Complete the following –
[1] Using the Fargate thread, answer each question:
(a) How much RAM does the ML model evaluation workload require?
(b) What are the maximum vCPU and memory per instance for App Runner applications?
(c) In which project is the issue categorized?
[2] For each statement, say whether it agrees with the Fargate thread and quote the words that decide it.
(a) App Runner is built on top of Fargate.
(b) Fargate is described as providing a CPU cycle speed of 3.0GHz.
(c) The final commenter could deploy a core service once Fargate supports up to 8 vCPUs.

Text excerpt –
###
Are you currently working around this issue?
Considering to script the use of a bigger EC2 instance, with its associated maintenance overhead.
Additional context
None.
yes, pls support more cpu and more ebs. @abby-fuller , does AWS have any plan on this?
Any SLA for this? Currently Fargate implementation provides general-purpose CPU cycle speed (2.2GHz- 2.3GHz) for us and not capable of running CPU/GPU critical applications.
Please extend the current vCPUs limit. It will really help a lot of our Customers.
Any idea if other CPU option are even considered? This is 'proposed' for a while without feedback from AWS. Would love to have 8/16/32 vcpu options, without having to take care of EC2 maintenance.
Recently discovered Fargate and the idea of not having to manually provision instances, keep the underlying instance up to date, etc. is very attractive. However, a particular workload we have, which involves some ML model evaluation, requires somewhere from 60-100GB of RAM. Will likely fall back to a dedicated ECS/EC2 cluster with autoscaling, but would rather let Fargate handle the process...
I had similar cpu spikes issue when migrated to fargate. In the task definition I have specified 4 cores (maximum resources) initially and which was not sufficient for my app. After specifying cpu in the container >> Environment >> cpu to 4096, the cpu spike is comparatively less. This cpu field is optional for fargate launch type but without it I guess it will only allocating 4 cores for the total number of tasks running, though I am not sure. @luxaritas Similarly for memory if we specify the to 32G in container >> Environment >> memory, it might fix your issue.
Aws definitely needs to upgrade cores to a minimum of 8.
@abby-fuller any update on this request? 8 vcpu would be a start!
Fargate Compute Optimized CPUs ftw!
Increase maximum allowed vCPU / Memory resources of Fargate tasks minimum to 8.
any update on this ?
Can the newly launched AWS App Runner run on more CPUs? Is that an alternative to Fargate?
Can the newly launched AWS App Runner run on more CPUs? Is that an alternative to Fargate?
No. App Runner can run a subset of the native Fargate options (App Runner can run applications with up to 2 vCPU and 4GB of memory per instance)
I actually suspect that App runner internally is implemented on Fargate. Such like Fargate is implemented on EC2 etc.
App Runner is indeed built on top of Fargate but (today) it cannot be configured to take advantage of all the CPU/mem configurations "raw" Fargate offers.
At least 8 vcpu will be helpful. this is holding up back from migrating fully to fargate.
I second that, more vCPU would be very useful
Second that, more vCPU on Fargate would be very useful
I see that this issue is categorized in the "Researching" project; is there any estimate of when we might see some additional progress on this task? Would love to deploy one of our core services (with high CPU demand) to Fargate, but will likely only be able to do so once Fargate supports up to 12 vCPUs :)
###
Dataset entries –
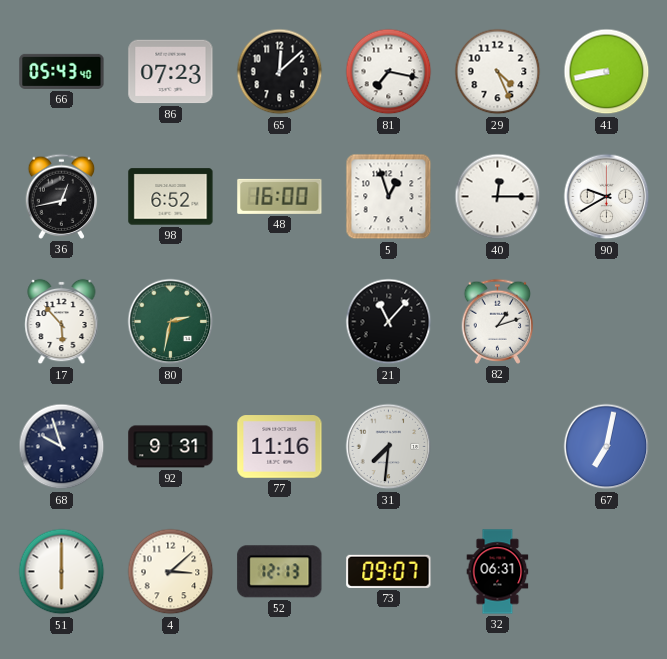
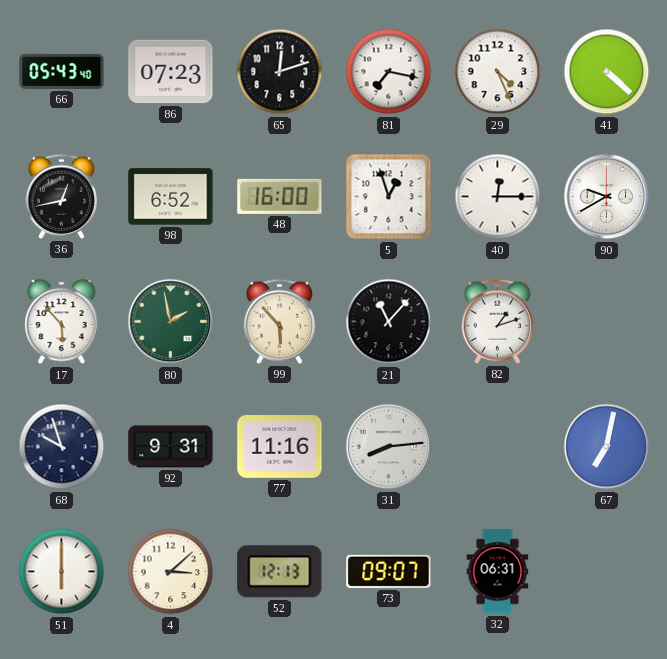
65: 12:08 -> 12:12
41: 8:43 -> 4:22
80: 2:32 -> 1:58
99: none -> 5:53
31: 7:31 -> 8:14
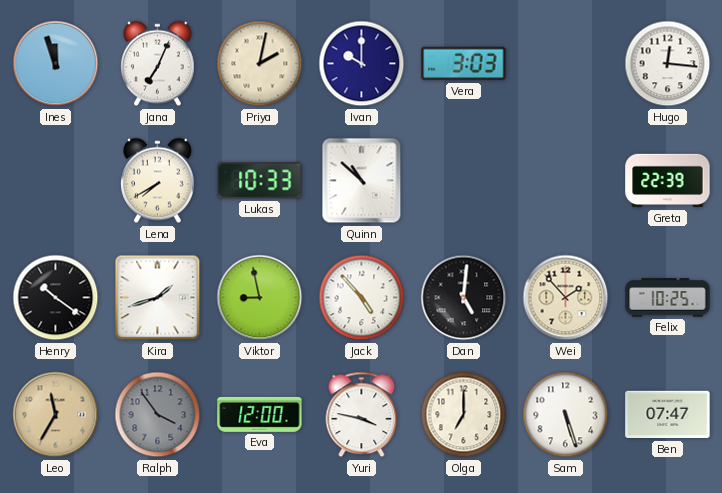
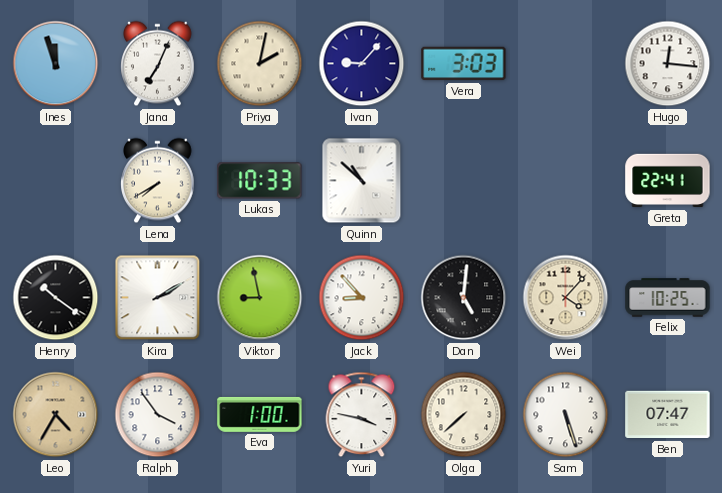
Ivan: 10:00 -> 9:07
Greta: 22:39 -> 22:41
Kira: 1:42 -> 2:10
Jack: 4:53 -> 8:53
Wei: 1:53 -> 4:07
Leo: 11:35 -> 4:35
Ralph dial: grey -> white
Eva: 12:00 -> 1:00
Olga: 7:00 -> 7:38
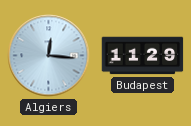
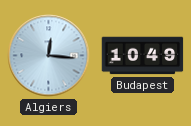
Budapest: 11:29 -> 10:49
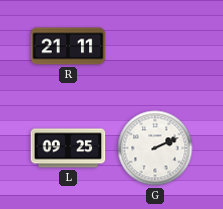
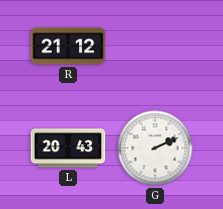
R: 21:11 -> 21:12
L: 09:25 -> 20:43
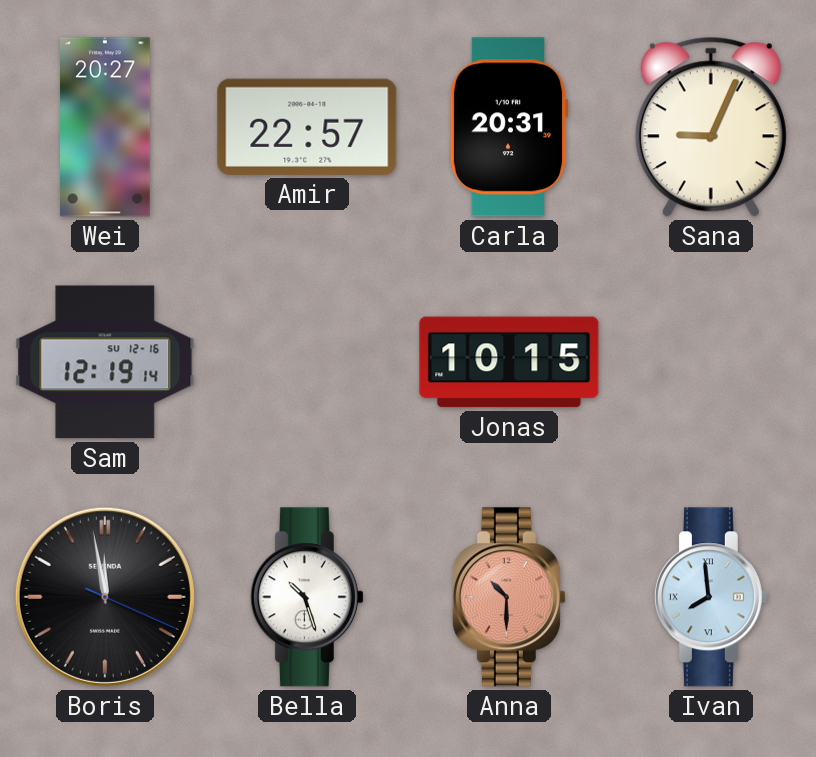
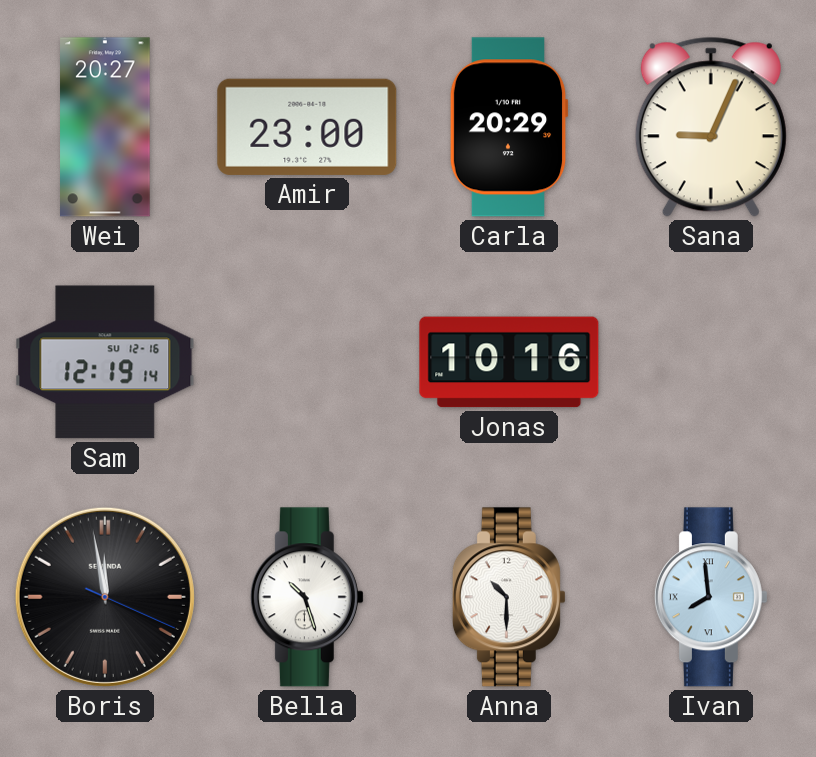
Amir: 22:57 -> 23:00
Carla: 20:31 -> 20:29
Jonas: 10:15 -> 10:16
Anna dial: salmon -> white
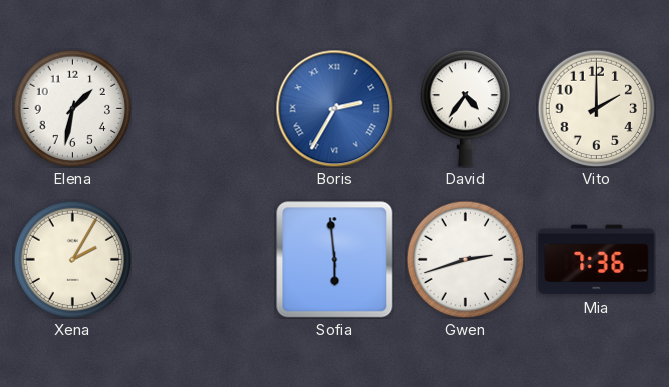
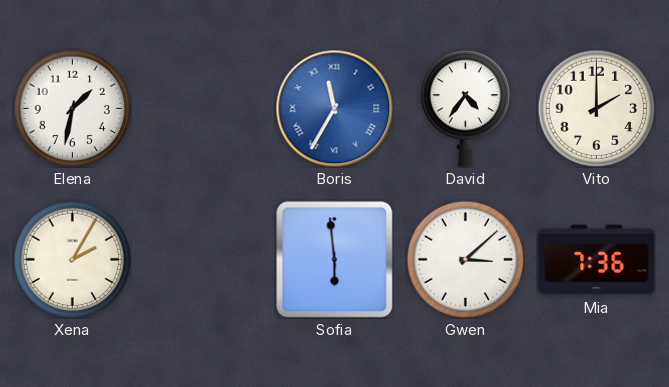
Boris: 2:35 -> 11:35
Gwen: 2:42 -> 3:08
###
Solutions by task –
[1]
(a) Somewhere from 60-100GB of RAM.
(b) Up to 2 vCPU and 4GB of memory per instance.
(c) The "Researching" project.

[2]
(a) Yes: "App Runner is indeed built on top of Fargate"
(b) No: "general-purpose CPU cycle speed (2.2GHz- 2.3GHz)"
(c) No: "once Fargate supports up to 12 vCPUs"